La fama como producto (y sin motivos concretos) es uno de los ejes de 'Las Kardashian: Una dinastía multimillonaria'. El otro, la confirmación del don innato de estas mujeres para avanzarse a los tiempos, para intuir antes que nadie las herramientas que tienen que utilizar para seguir siendo las más famosas. Kim Kardashian se preparó (y lo consiguió) para ser famosa en tiempos de paparazzis, cuando la prensa rosa decidía quién era famoso y quién no. Fue con 'Keeping Up With the Kardashians' (2007-2021) la mayor estrella de la telerrealidad.

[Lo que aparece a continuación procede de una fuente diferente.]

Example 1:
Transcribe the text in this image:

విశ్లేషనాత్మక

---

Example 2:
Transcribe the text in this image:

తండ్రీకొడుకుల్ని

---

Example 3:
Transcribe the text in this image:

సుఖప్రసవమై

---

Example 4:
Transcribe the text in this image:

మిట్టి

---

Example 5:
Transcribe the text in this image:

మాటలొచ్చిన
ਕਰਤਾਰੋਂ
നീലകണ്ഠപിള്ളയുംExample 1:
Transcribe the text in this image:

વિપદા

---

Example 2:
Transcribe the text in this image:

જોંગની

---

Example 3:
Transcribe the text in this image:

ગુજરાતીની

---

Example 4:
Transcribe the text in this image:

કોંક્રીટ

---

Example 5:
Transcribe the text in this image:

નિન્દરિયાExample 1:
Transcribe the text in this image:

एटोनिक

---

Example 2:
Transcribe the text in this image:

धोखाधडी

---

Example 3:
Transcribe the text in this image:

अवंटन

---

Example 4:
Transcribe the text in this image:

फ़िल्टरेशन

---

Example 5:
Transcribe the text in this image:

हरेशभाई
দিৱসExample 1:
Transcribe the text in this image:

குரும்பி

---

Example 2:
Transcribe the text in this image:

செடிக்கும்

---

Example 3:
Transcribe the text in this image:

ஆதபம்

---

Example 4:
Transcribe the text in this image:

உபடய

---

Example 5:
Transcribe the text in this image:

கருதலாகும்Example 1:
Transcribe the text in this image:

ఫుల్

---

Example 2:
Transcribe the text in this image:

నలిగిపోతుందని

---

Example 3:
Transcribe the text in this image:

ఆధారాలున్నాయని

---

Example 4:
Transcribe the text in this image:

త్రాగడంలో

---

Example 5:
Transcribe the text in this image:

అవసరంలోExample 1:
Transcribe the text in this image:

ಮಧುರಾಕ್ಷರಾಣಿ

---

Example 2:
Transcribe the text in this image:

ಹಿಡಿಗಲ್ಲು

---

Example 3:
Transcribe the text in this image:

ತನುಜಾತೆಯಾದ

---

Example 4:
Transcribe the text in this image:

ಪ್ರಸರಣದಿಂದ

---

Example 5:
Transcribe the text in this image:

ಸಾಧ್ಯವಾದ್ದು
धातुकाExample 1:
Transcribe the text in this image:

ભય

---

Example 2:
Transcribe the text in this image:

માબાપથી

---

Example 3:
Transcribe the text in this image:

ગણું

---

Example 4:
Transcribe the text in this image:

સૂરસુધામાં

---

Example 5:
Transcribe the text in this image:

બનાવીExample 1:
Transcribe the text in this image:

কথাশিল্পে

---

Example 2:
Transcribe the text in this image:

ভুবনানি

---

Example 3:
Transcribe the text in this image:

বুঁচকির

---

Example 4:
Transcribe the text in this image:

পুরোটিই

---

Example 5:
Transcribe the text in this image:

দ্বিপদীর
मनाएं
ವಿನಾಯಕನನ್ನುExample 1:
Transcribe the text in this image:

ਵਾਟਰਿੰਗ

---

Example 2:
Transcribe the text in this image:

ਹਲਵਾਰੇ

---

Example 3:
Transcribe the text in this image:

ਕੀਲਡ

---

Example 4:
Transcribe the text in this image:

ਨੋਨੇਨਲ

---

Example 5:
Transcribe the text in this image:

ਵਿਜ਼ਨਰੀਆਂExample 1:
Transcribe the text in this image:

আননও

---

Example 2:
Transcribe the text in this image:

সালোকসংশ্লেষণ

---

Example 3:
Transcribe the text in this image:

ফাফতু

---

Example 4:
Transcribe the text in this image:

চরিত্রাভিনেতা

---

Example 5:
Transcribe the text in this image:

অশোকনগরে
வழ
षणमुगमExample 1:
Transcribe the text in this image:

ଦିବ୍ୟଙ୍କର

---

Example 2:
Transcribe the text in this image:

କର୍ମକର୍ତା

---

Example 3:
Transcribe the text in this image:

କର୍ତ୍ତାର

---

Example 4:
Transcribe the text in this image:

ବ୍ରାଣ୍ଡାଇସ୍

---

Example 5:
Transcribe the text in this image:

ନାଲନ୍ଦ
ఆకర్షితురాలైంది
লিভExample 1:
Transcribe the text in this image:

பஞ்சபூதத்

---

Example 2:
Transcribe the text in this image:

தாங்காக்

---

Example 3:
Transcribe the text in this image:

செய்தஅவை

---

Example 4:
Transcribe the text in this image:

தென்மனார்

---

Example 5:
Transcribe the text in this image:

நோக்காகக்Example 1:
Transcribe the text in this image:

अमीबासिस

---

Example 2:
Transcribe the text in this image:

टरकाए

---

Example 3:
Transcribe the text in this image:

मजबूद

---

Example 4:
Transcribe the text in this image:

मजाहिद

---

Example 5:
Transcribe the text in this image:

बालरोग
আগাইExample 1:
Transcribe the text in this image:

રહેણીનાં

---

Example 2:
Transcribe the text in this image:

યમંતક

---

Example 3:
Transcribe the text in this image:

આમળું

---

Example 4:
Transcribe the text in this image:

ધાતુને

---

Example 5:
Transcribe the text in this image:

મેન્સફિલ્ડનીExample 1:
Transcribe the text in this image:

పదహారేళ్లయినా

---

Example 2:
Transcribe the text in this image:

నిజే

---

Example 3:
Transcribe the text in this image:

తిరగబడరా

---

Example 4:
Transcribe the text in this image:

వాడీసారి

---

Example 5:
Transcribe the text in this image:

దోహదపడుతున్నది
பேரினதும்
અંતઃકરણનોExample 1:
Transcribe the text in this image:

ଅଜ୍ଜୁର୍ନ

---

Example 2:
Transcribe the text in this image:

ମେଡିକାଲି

El programa, que mostraba el día a día de la familia, tuvo veinte temporadas y, según uno de sus productores, respondía al siguiente esquema: pelea multiplicada por tres + amor multiplicado por tres. Es decir, bulla y reconciliación familiar por tres, una fórmula que las convirtió en la familia más popular de Estados Unidos. Y, cuando aparecieron las redes, no sólo fueron las primeras en intuir el potencial de Twitter o Instagram, sino que sentaron las bases de un modelo de famoso que aun perdura: el famoso de Instragram. En realidad, son pioneras en la combinación en redes sociales de la primera persona frontal y la exhibición consumista.

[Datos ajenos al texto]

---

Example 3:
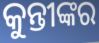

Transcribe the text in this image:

କୁନ୍ତୀଙ୍କର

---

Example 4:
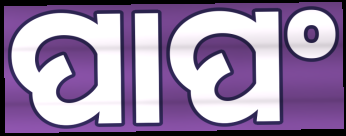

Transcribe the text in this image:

ପାପଂ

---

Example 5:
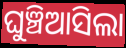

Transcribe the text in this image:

ଘୁଞ୍ଚିଆସିଲା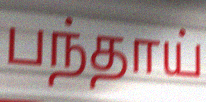
பந்தாய்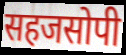
सहजसोपी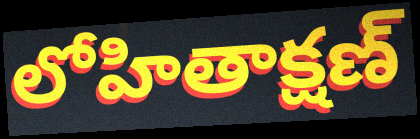
లోహితాక్షణ్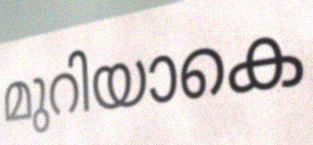
മുറിയാകെ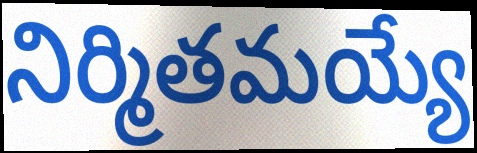
నిర్మితమయ్యే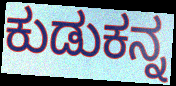
ಕುಡುಕನ್ನ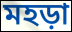
মহড়াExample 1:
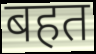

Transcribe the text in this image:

बहत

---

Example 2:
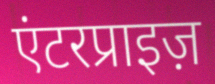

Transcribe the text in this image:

एंटरप्राइज़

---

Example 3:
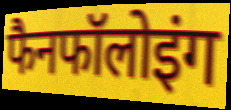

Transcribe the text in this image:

फैनफॉलोइंग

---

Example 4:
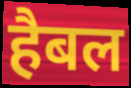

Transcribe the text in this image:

हैबल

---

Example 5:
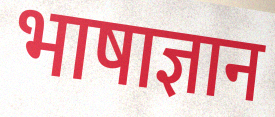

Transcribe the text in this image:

भाषाज्ञान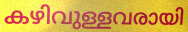
കഴിവുള്ളവരായി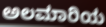
ಅಲಮಾರಿಯ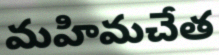
మహిమచేత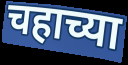
चहाच्या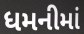
ધમનીમાં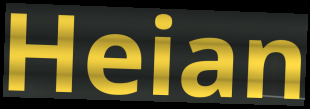
Heian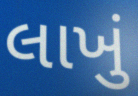
લાખું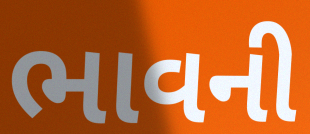
ભાવની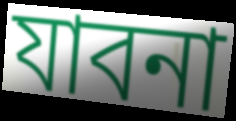
যাবনা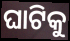
ଘାଟିକୁ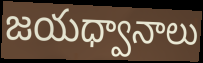
జయధ్వానాలు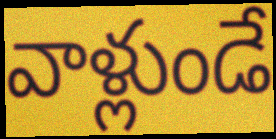
వాళ్లుండే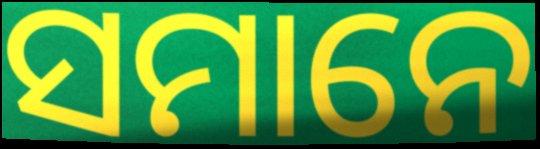
ସମାନେ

Kim con prendas de su marca Skims.

Kim con prendas de su marca Skims. / EPC

'Las Kardashian: una dinastía multimillonaria' no cuenta cosas nuevas de Kim Kardashian y familia. Es un documental muy convencional y televisivo, confeccionado a base de material de archivo y de entrevistas a expertos en cultura popular, periodistas y personas que en algún momento formaron parte del entorno de las Kardashian. Pero, aun así, juega con una ventaja: la cantidad de material visual que hay de estas mujeres. ¿Cómo no va a haber imágenes potentes de una familia que ha hecho de esas imágenes un emporio? Incluso conociéndolos de antes, al estar concentrados en hora y media, los momentos cumbre de las Kardashian vuelven a resultar sorprendentes.

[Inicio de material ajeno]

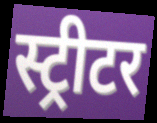
स्ट्रीटरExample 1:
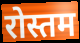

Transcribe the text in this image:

रोस्तम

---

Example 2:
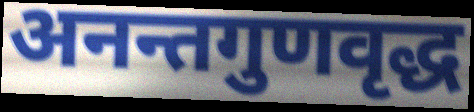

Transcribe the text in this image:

अनन्तगुणवृद्ध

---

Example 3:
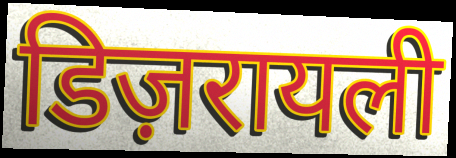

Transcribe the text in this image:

डिज़रायली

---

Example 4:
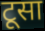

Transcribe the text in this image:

टूसा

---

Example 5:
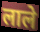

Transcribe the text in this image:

लालेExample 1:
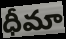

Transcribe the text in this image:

ధీమా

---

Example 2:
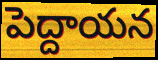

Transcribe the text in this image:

పెద్దాయన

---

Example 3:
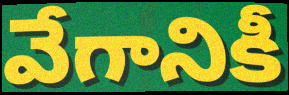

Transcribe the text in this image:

వేగానికీ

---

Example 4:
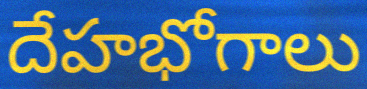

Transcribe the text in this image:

దేహభోగాలు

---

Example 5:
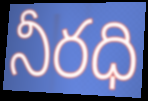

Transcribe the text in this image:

నీరధిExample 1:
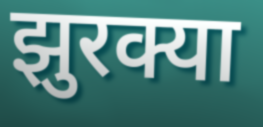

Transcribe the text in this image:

झुरक्या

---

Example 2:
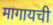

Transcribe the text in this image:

मागायची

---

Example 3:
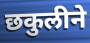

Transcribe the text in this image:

छकुलीने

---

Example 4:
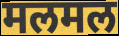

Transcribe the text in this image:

मलमल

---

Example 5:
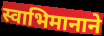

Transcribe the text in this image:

स्वाभिमानाने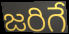
జరిగే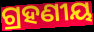
ଗ୍ରହଣୀୟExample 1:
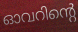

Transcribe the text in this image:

ഓവറിന്റെ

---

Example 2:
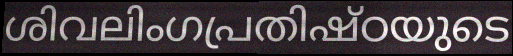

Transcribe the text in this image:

ശിവലിംഗപ്രതിഷ്ഠയുടെ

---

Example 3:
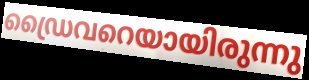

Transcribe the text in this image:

ഡ്രൈവറെയായിരുന്നു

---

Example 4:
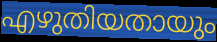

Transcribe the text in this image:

എഴുതിയതായും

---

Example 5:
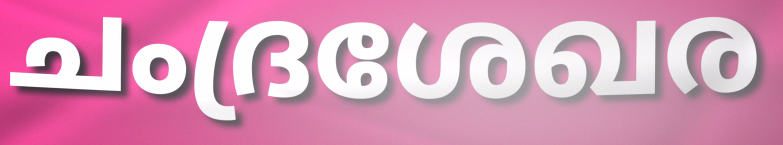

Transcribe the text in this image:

ചംദ്രശേഖരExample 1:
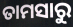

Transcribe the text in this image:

ତାମସାରୁ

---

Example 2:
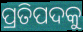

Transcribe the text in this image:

ପ୍ରତିପଦକୁ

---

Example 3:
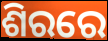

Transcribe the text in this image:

ଶିରରେ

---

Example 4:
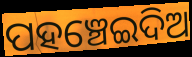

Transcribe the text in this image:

ପହଞ୍ଚେଇଦିଅ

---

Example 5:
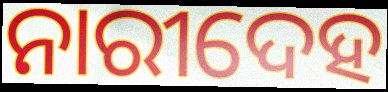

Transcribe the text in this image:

ନାରୀଦେହ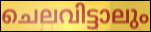
ചെലവിട്ടാലും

En el documental se habla de los inicios de Kim Kardashian como estilista y chica de los cafés de Paris Hilton, el escándalo con su vídeo sexual, su efímero matrimonio (72 días) con el jugador de la NBA Kris Humphries, la dignidad con la que inaugura por mucho dinero unos lavabos públicos en Nueva York, su conversión, dirigida por Kanye West (su tercer marido), en icono de la moda y la gestación en común de una fortuna espectacular, o su cruzada, en calidad de abogada, para reformar el sistema de prisiones en Estados Unidos. Kim Kardashian pasó de llevarle los cafés a Paris Hilton a visitar la Casa Blanca para hablar con Donald Trump de reforma penitenciaria. Independientemente de si fascinan o generan rechazo, tanto ella como las otras Kardashian son clave para entender los mecanismos de la fama durante los últimos veinte años.